I am currently on the road to recovery which is an amazing feeling but I still had to take a very long an hard road to get here. However through the trials an tribulations I learned some things along the way that I may not have if I did not suffer from acne. When I was young I put way too much emphasis on my physical appearance an discounted the fact that your personality an how you treat people is more important in the long run. To be able to walk into a crowd with your head held high an feel proud of your appearance is nice but in the end their are so many more important things than 'looks' an I feel like my journey through acne has taught me that. If you think you are ugly an worthless due to your acne than people are going to perceive you that way. Fake it until you make it an when you get to the point when your skin is clear you will have learned a lot of life lessons an be a stronger better person for it even if you do not realize it!

I agree with Williamo. When people get bad acne, thats when its becomes a "woe is me" topic. But this is for any affliction. If you had bad knees, wouldnt you complain about them? Those who only suffer lightly or moderately tend to be the ones who tell you you're being vain simply because they cant relate. But if someone cant empathize with you, then their advice has its limitations.

We are all trying to find that one solution that helps us get better skin and we all have taken an active approach in it. You cannot knock yourself for trying. At the moment Im exploring accutane as an option and undergoing a diet change, or better yet a reversion back to my former diet that I let it slide for a while.
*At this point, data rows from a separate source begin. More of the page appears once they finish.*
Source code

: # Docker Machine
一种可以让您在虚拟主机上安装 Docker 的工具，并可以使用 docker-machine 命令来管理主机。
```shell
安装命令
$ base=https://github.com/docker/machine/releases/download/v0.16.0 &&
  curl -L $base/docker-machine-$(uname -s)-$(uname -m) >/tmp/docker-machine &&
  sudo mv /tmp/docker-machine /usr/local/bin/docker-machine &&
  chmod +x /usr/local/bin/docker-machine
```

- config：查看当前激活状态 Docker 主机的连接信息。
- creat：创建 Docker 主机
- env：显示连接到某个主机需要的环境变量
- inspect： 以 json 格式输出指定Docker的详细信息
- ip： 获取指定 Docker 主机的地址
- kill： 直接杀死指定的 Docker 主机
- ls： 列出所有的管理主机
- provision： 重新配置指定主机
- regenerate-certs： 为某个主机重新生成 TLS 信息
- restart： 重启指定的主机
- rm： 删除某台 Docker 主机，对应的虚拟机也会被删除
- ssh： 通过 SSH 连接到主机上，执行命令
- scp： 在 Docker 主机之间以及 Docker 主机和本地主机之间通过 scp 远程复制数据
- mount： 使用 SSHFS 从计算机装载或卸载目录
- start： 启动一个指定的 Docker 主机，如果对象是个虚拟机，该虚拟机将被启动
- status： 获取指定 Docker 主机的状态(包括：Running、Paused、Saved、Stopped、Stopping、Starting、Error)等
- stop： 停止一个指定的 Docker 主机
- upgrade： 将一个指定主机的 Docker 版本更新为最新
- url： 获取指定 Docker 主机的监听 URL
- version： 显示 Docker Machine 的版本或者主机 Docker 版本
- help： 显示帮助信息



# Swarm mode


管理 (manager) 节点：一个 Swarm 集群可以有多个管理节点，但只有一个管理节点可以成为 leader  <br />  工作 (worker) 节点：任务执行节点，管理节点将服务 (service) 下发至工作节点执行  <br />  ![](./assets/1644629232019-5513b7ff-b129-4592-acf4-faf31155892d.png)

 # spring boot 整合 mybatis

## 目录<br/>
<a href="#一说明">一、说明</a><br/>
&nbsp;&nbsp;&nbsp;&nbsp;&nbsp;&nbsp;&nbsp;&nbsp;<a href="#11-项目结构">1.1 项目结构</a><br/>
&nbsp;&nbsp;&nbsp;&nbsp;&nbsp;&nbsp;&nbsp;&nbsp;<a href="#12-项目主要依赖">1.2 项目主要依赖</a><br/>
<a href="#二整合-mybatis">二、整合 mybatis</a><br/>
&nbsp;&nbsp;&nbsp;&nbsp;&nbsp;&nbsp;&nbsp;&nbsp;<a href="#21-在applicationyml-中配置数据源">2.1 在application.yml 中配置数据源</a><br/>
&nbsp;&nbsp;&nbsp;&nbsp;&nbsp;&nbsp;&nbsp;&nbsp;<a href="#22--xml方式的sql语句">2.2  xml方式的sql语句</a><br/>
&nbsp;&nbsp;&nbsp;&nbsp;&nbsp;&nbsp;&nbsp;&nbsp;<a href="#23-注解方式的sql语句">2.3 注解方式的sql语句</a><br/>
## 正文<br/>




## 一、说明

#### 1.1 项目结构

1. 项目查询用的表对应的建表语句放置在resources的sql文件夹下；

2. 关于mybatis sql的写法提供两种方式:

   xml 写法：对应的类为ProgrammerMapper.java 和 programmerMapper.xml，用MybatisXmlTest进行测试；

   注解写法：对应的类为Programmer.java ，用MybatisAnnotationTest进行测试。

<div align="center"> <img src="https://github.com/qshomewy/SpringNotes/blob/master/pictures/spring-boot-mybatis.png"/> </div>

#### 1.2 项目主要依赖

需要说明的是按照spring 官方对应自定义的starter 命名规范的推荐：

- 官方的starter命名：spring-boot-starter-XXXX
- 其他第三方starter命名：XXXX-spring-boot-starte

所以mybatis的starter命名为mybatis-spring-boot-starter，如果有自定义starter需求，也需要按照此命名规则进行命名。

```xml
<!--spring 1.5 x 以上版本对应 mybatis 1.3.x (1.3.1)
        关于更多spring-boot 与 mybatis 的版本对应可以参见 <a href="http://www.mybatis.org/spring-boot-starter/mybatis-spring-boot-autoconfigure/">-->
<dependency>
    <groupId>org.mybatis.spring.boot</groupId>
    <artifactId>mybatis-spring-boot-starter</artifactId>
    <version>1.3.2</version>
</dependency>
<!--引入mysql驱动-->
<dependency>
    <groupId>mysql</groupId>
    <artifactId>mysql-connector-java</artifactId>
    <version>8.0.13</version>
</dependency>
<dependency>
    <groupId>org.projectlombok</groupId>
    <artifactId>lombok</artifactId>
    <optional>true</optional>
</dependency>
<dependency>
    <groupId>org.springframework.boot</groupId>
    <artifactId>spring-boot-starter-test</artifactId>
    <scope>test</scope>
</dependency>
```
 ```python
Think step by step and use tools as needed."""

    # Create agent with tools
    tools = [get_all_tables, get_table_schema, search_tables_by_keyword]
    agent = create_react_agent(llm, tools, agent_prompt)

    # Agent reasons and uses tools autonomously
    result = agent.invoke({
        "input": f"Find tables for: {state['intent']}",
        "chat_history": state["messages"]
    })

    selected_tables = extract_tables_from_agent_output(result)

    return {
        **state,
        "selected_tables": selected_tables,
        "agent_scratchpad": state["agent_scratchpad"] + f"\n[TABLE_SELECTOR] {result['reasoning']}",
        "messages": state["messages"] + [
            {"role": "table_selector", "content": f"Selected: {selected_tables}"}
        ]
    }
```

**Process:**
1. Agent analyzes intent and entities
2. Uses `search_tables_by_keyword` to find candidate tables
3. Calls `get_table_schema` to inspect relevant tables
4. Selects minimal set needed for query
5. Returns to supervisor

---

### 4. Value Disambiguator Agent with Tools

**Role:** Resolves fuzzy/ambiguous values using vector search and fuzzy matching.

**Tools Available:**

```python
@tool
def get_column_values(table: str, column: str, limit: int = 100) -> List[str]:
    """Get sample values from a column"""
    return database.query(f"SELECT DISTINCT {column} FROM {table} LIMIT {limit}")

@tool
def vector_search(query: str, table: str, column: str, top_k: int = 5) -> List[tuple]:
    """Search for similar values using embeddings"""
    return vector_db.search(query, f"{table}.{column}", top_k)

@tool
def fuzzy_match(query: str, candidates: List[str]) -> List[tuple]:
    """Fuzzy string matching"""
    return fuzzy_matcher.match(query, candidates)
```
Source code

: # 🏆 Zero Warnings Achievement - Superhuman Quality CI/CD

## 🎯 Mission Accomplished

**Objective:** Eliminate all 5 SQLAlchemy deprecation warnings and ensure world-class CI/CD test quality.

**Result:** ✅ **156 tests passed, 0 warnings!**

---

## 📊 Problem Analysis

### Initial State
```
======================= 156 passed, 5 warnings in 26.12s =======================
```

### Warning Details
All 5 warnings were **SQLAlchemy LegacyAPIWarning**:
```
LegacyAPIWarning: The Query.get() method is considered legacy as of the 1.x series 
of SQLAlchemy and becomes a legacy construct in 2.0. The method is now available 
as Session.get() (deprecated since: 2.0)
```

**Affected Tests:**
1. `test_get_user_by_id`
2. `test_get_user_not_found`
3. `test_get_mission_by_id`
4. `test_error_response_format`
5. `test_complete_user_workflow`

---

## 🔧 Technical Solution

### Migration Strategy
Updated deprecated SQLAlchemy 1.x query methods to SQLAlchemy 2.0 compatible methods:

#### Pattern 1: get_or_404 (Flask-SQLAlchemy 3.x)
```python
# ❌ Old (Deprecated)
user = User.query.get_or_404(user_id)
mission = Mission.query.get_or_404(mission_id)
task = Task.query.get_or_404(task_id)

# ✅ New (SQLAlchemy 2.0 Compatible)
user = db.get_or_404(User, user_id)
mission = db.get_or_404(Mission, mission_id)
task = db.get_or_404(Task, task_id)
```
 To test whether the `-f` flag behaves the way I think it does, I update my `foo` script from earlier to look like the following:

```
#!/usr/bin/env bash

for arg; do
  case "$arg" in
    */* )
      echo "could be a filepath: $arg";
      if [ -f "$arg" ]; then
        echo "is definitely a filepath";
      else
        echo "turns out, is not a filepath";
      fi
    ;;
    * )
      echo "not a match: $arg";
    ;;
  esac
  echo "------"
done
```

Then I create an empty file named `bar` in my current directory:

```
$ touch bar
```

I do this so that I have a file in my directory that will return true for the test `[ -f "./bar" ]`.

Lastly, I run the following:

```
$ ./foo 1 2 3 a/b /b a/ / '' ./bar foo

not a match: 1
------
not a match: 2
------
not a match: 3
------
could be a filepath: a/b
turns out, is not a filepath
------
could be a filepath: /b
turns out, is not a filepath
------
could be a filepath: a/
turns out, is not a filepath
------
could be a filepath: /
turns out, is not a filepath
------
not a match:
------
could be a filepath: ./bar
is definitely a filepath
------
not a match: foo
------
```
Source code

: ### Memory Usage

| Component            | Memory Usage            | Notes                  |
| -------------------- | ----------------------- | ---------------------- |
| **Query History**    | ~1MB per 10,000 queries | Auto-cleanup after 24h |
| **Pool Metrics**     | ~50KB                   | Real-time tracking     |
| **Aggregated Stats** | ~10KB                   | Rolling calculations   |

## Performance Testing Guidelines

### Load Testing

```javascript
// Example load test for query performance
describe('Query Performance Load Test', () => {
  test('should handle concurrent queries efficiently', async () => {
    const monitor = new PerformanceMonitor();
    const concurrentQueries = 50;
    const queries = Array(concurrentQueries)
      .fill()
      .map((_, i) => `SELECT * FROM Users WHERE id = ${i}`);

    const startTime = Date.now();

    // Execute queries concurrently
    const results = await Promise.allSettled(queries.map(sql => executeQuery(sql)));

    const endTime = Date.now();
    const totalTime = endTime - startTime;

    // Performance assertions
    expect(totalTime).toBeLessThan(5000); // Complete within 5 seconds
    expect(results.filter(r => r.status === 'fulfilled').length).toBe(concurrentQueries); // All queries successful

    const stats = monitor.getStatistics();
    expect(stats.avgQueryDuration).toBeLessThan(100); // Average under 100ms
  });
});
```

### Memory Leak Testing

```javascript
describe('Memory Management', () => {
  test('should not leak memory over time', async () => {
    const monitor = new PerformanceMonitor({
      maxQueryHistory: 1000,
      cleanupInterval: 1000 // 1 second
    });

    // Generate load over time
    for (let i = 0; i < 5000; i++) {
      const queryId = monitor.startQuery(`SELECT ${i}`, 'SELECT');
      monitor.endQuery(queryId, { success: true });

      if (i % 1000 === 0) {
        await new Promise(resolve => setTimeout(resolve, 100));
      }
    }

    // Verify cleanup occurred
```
Put up more posts, try one of these formulas. Let's see what it does for you, we'll be here to listen.

Im currently taking

Vitamin B Complex (Great for skin, recovery and healing especially, contains Niaciin)

Vitamin C (helps combat infections)

Fish Oil

Black Walnut (in the form of droplets to be made into a tea)

And last but not least, accutane..as far as accutane goes, the side effects suuccck. But hey, most acne medications these days (Differin etc) have side effects so its to be expected.